Mail Archives: cygwin-developers/2001/10/22/20:30:23
On Tue, Oct 23, 2001 at 10:22:01AM +1000, Robert Collins wrote:
>In addition to Chris's comment, I'd like to point out that this function
>should be as streamlined for speed as possible (it can potentially get
>called a lot)..
>
>this:
>__check_invalid_read_ptr_errno (const void *s, unsigned sz)
>{
> if (s && !IsBadReadPtr ((void *) s, sz))
> return 0;
>
> set_errno (EFAULT);
> return EFAULT;
>}
>
>is probably better. (I've been doing a little code tuning research
>recently. One thing that stood out was that if() tests should have the
>most common branch as the {}, and drop through to the least common
>branch.
Good point. In this case, __check_invalid_read_ptr_errno is only called
by write but it doesn't hurt to optimize things a little.

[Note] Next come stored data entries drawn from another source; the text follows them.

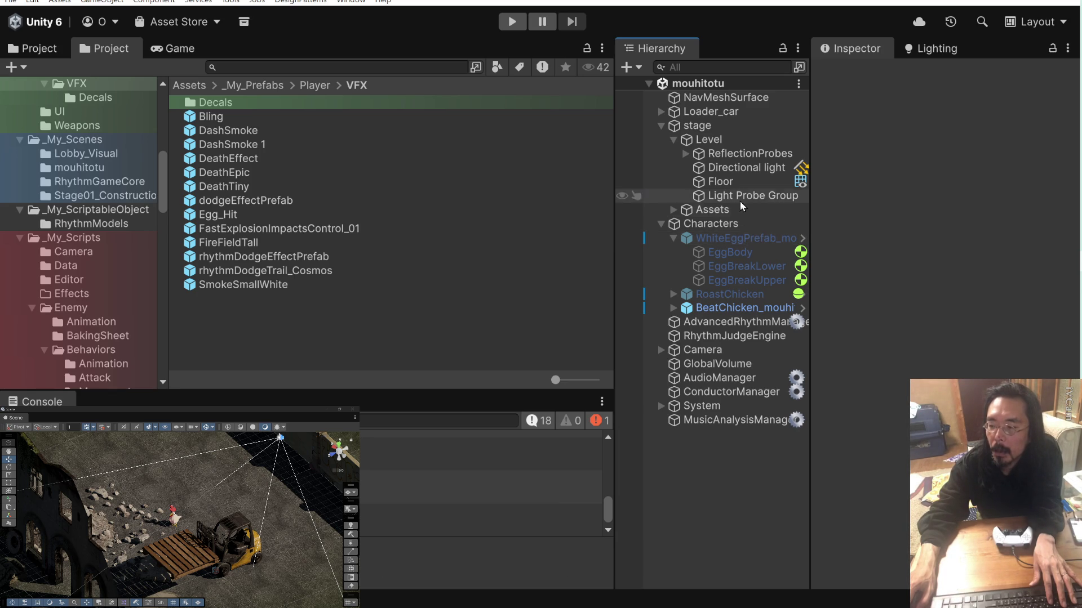
{"action": "left_click", "coordinate": [739, 182]}
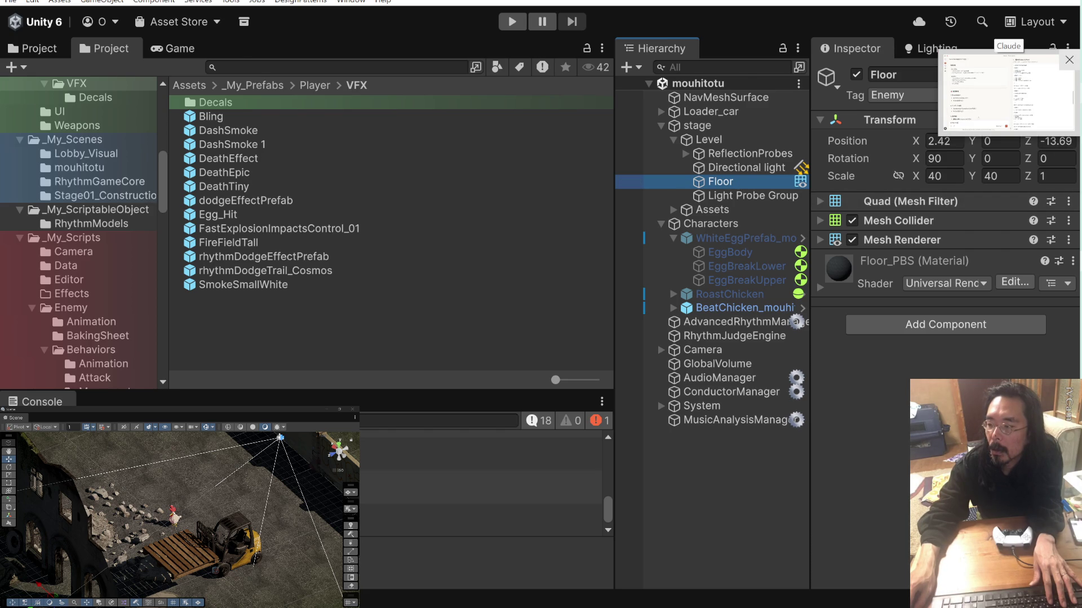
{"action": "left_click", "coordinate": [769, 257]}
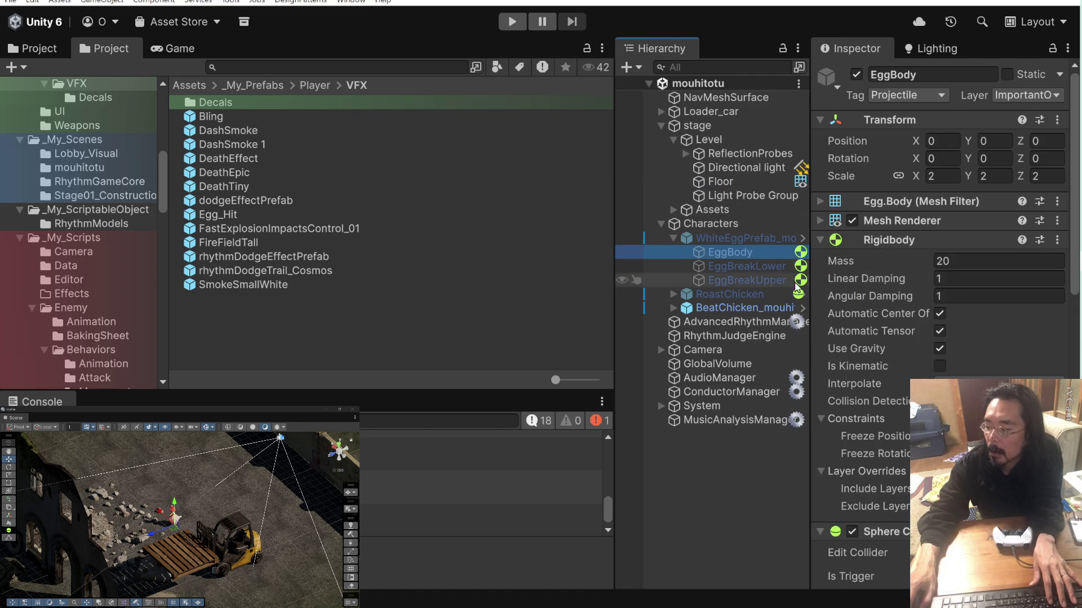
{"action": "scroll", "coordinate": [865, 315], "scroll_direction": "down", "scroll_amount": 8}
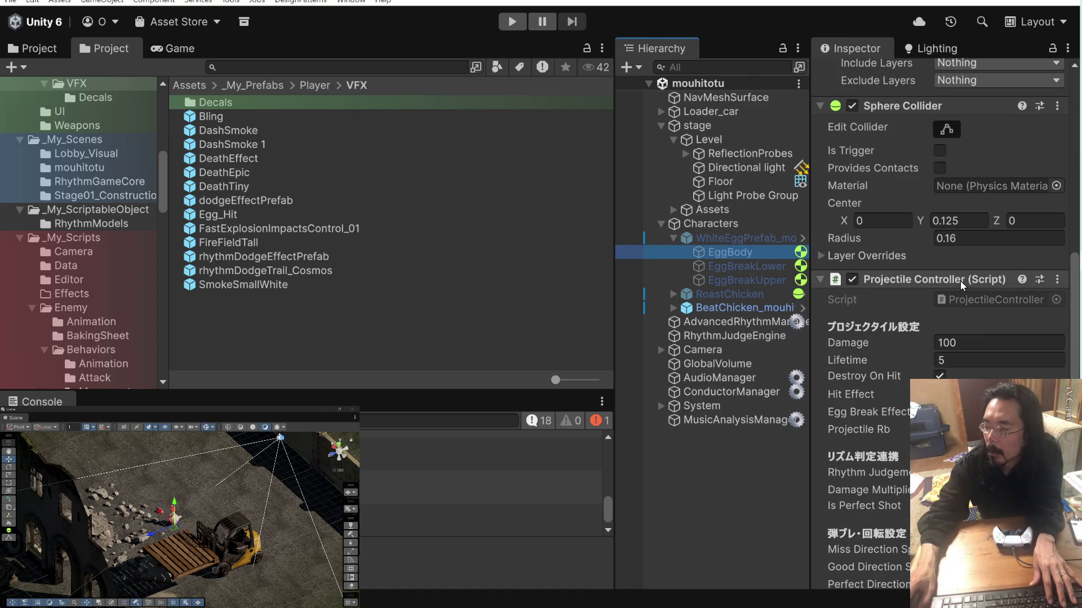
{"action": "double_click", "coordinate": [979, 299]}
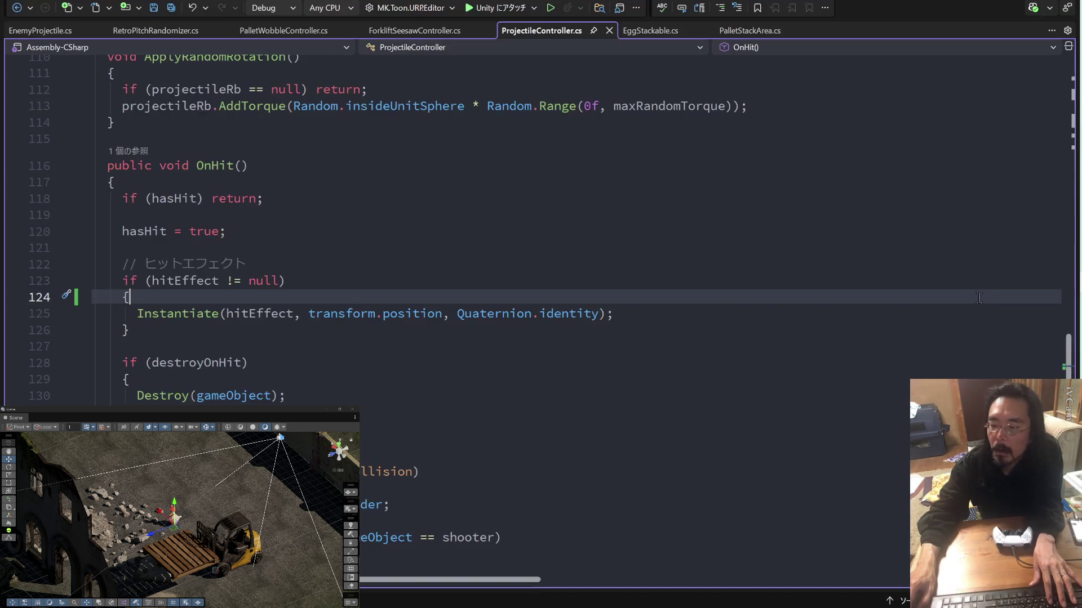
Scroll through ProjectileController.cs, undoing a stray empty line in the hitEffect block.
{"action": "scroll", "coordinate": [728, 305], "scroll_direction": "down", "scroll_amount": 9}
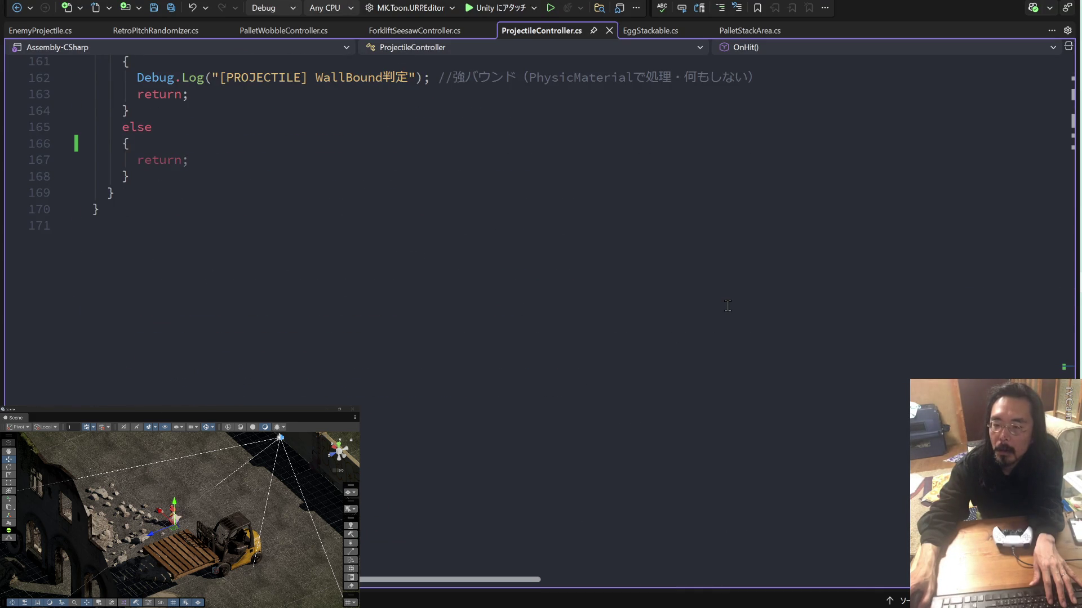
{"action": "scroll", "coordinate": [728, 306], "scroll_direction": "up", "scroll_amount": 13}
{"action": "scroll", "coordinate": [680, 294], "scroll_direction": "down", "scroll_amount": 3}
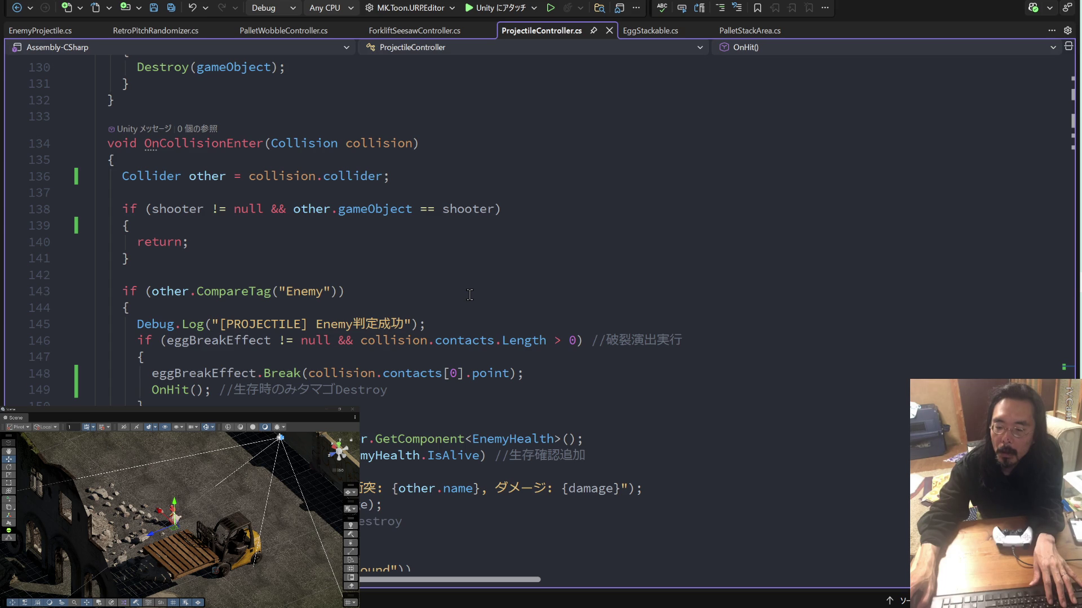
{"action": "scroll", "coordinate": [470, 295], "scroll_direction": "down", "scroll_amount": 3}
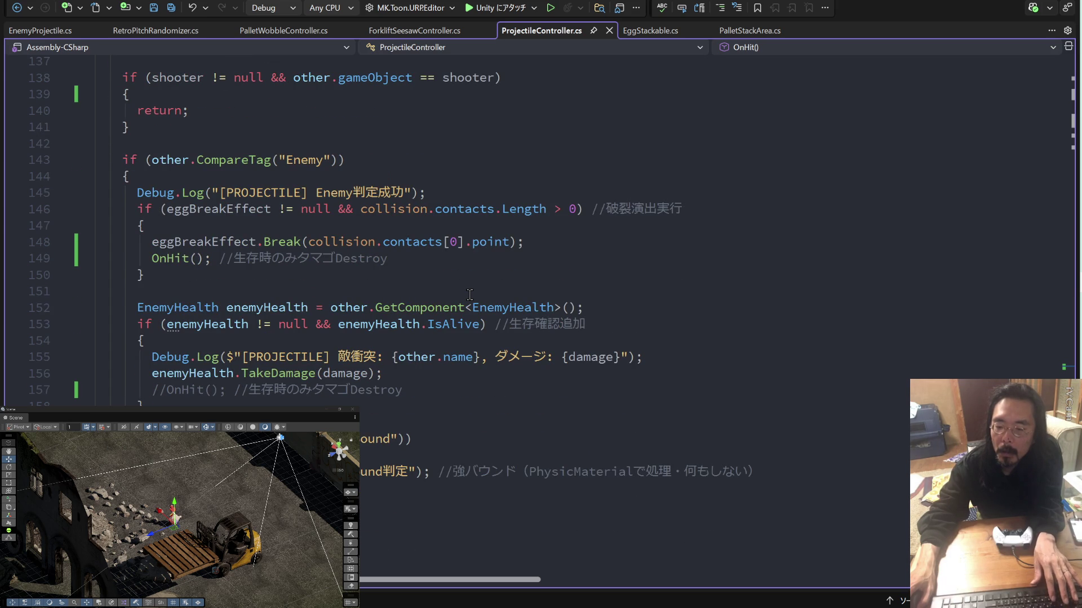
{"action": "left_click", "coordinate": [469, 294]}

I looked at the assembly code that results from inverting the test and it
is suprisingly more compact.
You may notice that this is a regparm() function. I've been sprinkling
regparm() around many of the function declarations. This makes more
efficient code, too, AFAICT.
Using __stdcall results in having the callee pop the stack via a 'ret
nn' rather than having the caller perform stack arithmetic. That seems
to help some, too.
It's not really needed for the cases where regparm is able to put all
of the arguments in registers but I use it anyway whereever possible
just in case I need to add a register later on.